Real-world evidence of the use of carfilzomib to refractory to lenalidomide patients
Prof Evangelos Terpos - University of Athens, Athens, Greece
This study had to do also with real-world evidence for the use of carfilzomib-based regimens, approved carfilzomib-based regimens, in patients who had been previously exposed or they are refractory to lenalidomide. This is very important, so it is part of the previous study, it is a sub-analysis of the study that I previously described to you, but it is very important because it includes patients who are refractory to lenalidomide, something that is of extreme interest as we do know that these patients probably have a poor prognosis compared to the other myeloma patients.
So in this specific sub-analysis we managed to have 151 patients who were refractory to lenalidomide and we compared their results with 122 patients on the same study who were non-refractory to lenalidomide.
Could you highlight the methodology and results of the study?
As I told you, this was the result of a study, a real-world study that, as I previously mentioned, we conducted in several European countries. In this specific sub-analysis we wanted to check the refractory to lenalidomide patients who were treated with either KRd or Kd and compared the efficacy and safety for those who were not refractory to lenalidomide.
So, for KRd patients 74 of them were refractory to lenalidomide and another 308 were not refractory to lenalidomide while with Kd we had a better balance, so 151 patients were refractory to lenalidomide and 122 who were not, suggesting that the Kd is preferred for the physicians treatment regimen for the lenalidomide refractory patients and I think that this is logical.
In both cohorts the overall response rate was higher among the non-lenalidomide refractory patients compared to the lenalidomide refractory but the overall response rate, for example, was better with KRd, it was 69%, versus 87% with the same combination for the non-lenalidomide refractory. While for Kd the overall response rate for lenalidomide refractory patients was 59% versus 80% for the non-lenalidomide refractory.
It is extremely important, the median time to discontinuation was much shorter for the lenalidomide refractory versus the non-lenalidomide refractory. So, for example, the median time to discontinuation for the KRd was 11.1 months for the lenalidomide refractory patients versus 16.2 months for the non-refractory to lenalidomide and the respective values for Kd were 6.3 months for lenalidomide refractory versus 9.7 for non-lenalidomide refractory. We have seen that carfilzomib was used according to the EU label so we haven’t had any problems with that and lenalidomide refractory patients in both cohorts experienced more serious adverse events and fatal events than the non-lenalidomide refractory patients.
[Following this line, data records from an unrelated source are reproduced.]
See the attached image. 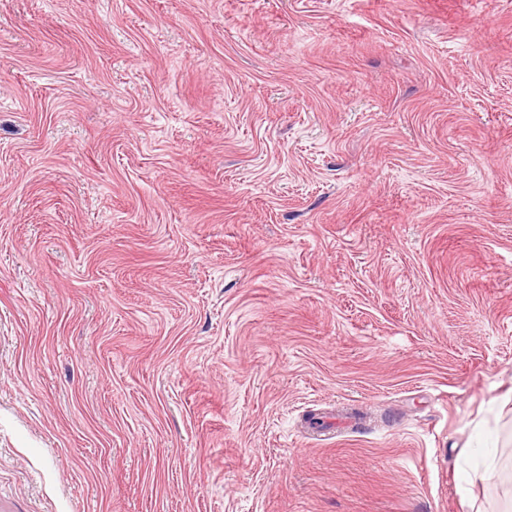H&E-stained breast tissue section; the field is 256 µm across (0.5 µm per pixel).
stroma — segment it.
I'll return each mask as SVG.
<instances>
[{"label":"stroma","instance_id":"35a3bbf8","mask_svg":"<svg viewBox=\"0 0 512 512\" xmlns=\"http://www.w3.org/2000/svg\"><path fill=\"white\" fill-rule=\"evenodd\" d=\"M465 448L512 0H0V512H507Z\"/></svg>","mask_w":512,"mask_h":512}]
</instances>
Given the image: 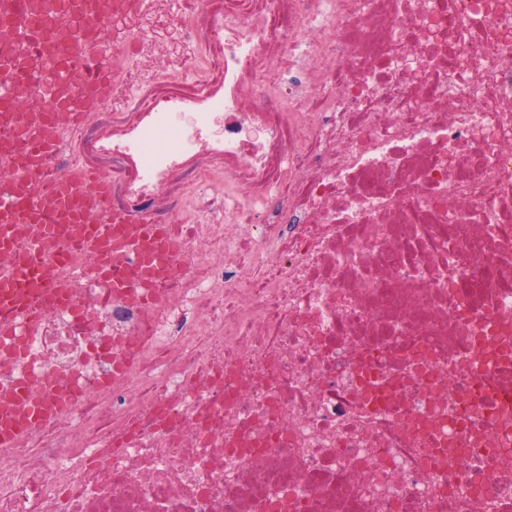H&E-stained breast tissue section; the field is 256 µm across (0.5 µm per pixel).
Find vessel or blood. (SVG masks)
Wrapping results in <instances>:
<instances>
[{"instance_id": "vessel-or-blood-1", "label": "vessel or blood", "mask_w": 512, "mask_h": 512, "mask_svg": "<svg viewBox=\"0 0 512 512\" xmlns=\"http://www.w3.org/2000/svg\"><path fill=\"white\" fill-rule=\"evenodd\" d=\"M89 11L91 29L83 42L96 41L95 31L112 11V0H0V17L10 24L0 30L9 52L0 54V108L15 109L18 88L12 77L29 65L35 50L66 55L75 49L74 41L57 35L52 24L59 7ZM57 83L64 88L53 110L33 109L17 112V131L7 146L0 147V250L10 257L9 265L0 266V306L18 305L31 317H38L43 304L33 289L38 282L33 274L49 260L63 255L72 246H80L93 259L95 274L111 275L112 252H128L139 275L152 277L163 256L175 245L169 225L142 224L134 235L113 236L112 224L125 223L122 215H113L108 203L112 198V176L99 168H85L61 179L45 182L41 172L46 160L57 148L60 122L80 121L112 93L110 79L101 78L80 95L68 92L71 75L57 73ZM70 224L69 238H61L56 225ZM55 417V408L47 396L35 397L28 389L18 388L10 410L0 420V447L11 444L20 428L45 425Z\"/></svg>"}]
</instances>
This is of extreme importance, for example for fatal adverse events we had around 7% in the lenalidomide refractory patients for KRd versus 2.6% for the non-lenalidomide refractory while for Kd it was 9% versus 7%. So this suggests also that the lenalidomide refractory population is a poor risk population.
To conclude for the results of the study, in this real-world cohort lenalidomide refractory patients had received more prior lines of therapy and were exposed to more agents than the non-lenalidomide refractory patients who had deep responses that were achieved for this difficult to treat population in this descriptive analysis which are consistent with the published subgroup analysis of the big clinical trials, ENDEAVOR and ASPIRE. I believe that this real-world data supports the use of carfilzomib for relapsed/refractory myeloma patients and emphasises the strength of Kd as a strong backbone therapy for lenalidomide refractory patients which, to my opinion, is a very difficult population to be treated.
What impact can these results have on the treatment of multiple myeloma?
Confirmation of the results of phase III studies of the sub-analysis of the phase III studies ENDEAVOR and ASPIRE regarding the lenalidomide refractory patients gives more strength to these results and suggests that carfilzomib and dexamethasone as backbone remains a very strong doublet for the treatment of lenalidomide refractory patients, possibly with the addition of other drugs like lenalidomide or daratumumab.